Ward 8 Blasts Rhee on Broken Schools Promise - NBC4 Washington

Ward 8 Blasts Rhee on Broken Schools Promise

Barry: "The chancellor had been sneaky"



    Ward 8 Blasts Rhee on Broken Schools Promise
    D.C. Ward 8 Councilmember Marion Barry blasts Schools Chancellor Michelle Rhee for breaking a promise to work on reopening two schools in 2010.

    "She is discriminating against the residents of Ward 8."

    That's the accusation leveled against D.C. Schools Chancellor Michelle Rhee  by Ward 8 Council member Marion Barry, who gathered a handful of his constituents to express outrage over Rhee's announcement that two southeast Washington elementary schools will remain closed through next year.

    The schools in question are Turner Elementary and Moten Elementary, which Rhee shuttered in 2008. Students were placed in other nearby schools, with Rhee promising to rebuild and improve the schools in 2010, according to a press release from Barry's office.

    But yesterday ahead of her hearing with the D.C. Council about her highly-criticized school reform efforts, Rhee said budget constraints and the bad economy would make it impossible for the school system to come through on those promises this year. She instead postponed the rebuilding projects for another two years.

    "I found last week that the chancellor had been sneaky and had put [the school re-openings] in the 2012 budget," Barry said Tuesday evening in front of Turner Elementary, surrounded by more than a dozen residents. "This community is outraged at that.
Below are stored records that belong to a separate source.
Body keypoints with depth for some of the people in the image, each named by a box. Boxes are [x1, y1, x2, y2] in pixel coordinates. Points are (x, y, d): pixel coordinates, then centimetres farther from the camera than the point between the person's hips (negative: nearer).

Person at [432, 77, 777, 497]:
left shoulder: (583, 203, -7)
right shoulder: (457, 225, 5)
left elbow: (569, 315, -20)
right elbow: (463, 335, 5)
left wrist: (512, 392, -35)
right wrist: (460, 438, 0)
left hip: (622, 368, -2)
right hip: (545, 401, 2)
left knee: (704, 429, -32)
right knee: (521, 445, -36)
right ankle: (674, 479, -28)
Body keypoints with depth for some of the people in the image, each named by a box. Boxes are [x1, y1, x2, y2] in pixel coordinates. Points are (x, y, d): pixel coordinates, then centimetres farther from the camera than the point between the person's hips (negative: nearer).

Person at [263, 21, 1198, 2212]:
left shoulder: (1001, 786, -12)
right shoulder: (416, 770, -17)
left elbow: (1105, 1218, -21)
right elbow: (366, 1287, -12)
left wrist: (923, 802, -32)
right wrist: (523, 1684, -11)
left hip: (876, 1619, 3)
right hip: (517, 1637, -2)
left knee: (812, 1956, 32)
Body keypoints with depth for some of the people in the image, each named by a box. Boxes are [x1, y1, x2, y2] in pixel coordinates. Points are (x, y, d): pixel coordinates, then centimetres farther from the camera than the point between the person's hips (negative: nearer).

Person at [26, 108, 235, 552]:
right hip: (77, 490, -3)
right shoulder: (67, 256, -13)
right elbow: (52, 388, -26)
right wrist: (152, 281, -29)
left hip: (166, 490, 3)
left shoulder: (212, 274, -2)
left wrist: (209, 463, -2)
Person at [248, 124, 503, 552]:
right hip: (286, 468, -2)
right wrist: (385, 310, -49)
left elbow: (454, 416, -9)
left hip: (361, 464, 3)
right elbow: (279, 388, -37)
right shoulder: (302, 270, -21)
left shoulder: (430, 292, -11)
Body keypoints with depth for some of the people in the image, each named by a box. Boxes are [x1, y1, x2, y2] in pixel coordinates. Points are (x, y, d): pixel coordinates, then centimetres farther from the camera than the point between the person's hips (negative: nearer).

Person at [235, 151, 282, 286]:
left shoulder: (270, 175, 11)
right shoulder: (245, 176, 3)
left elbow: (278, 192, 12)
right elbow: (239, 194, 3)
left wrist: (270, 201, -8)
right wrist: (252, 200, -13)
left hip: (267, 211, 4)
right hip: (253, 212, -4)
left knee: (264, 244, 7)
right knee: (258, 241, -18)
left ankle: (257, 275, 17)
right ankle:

Another promise made, a promise broken."

    Rhee said she made those promises "based on what [the financial situation] looked like at the time," according to the Washington Post. "I didn't expect the capital budget to take a hammering."

    Now it's Rhee who's taking more hammering from residents in Ward 8, who say she and other city leaders don't understand their community's needs because they don't live there. Some residents said there's an ugly racial undercurrent in the District's efforts to rebuild and renovate schools.

    "This isn't urban renewal, it's negro removal," said community activist Elaine Carter in a scathing indictment against D.C.'s administration. "They want us blacks out of the city."

    Carter and other residents who stood beside Barry on Tuesday called for better communication between school officials and community members. Barry promised to withdraw his vote for next year's school budget if it doesn't include the funds to rebuild and reopen Turner and Moten.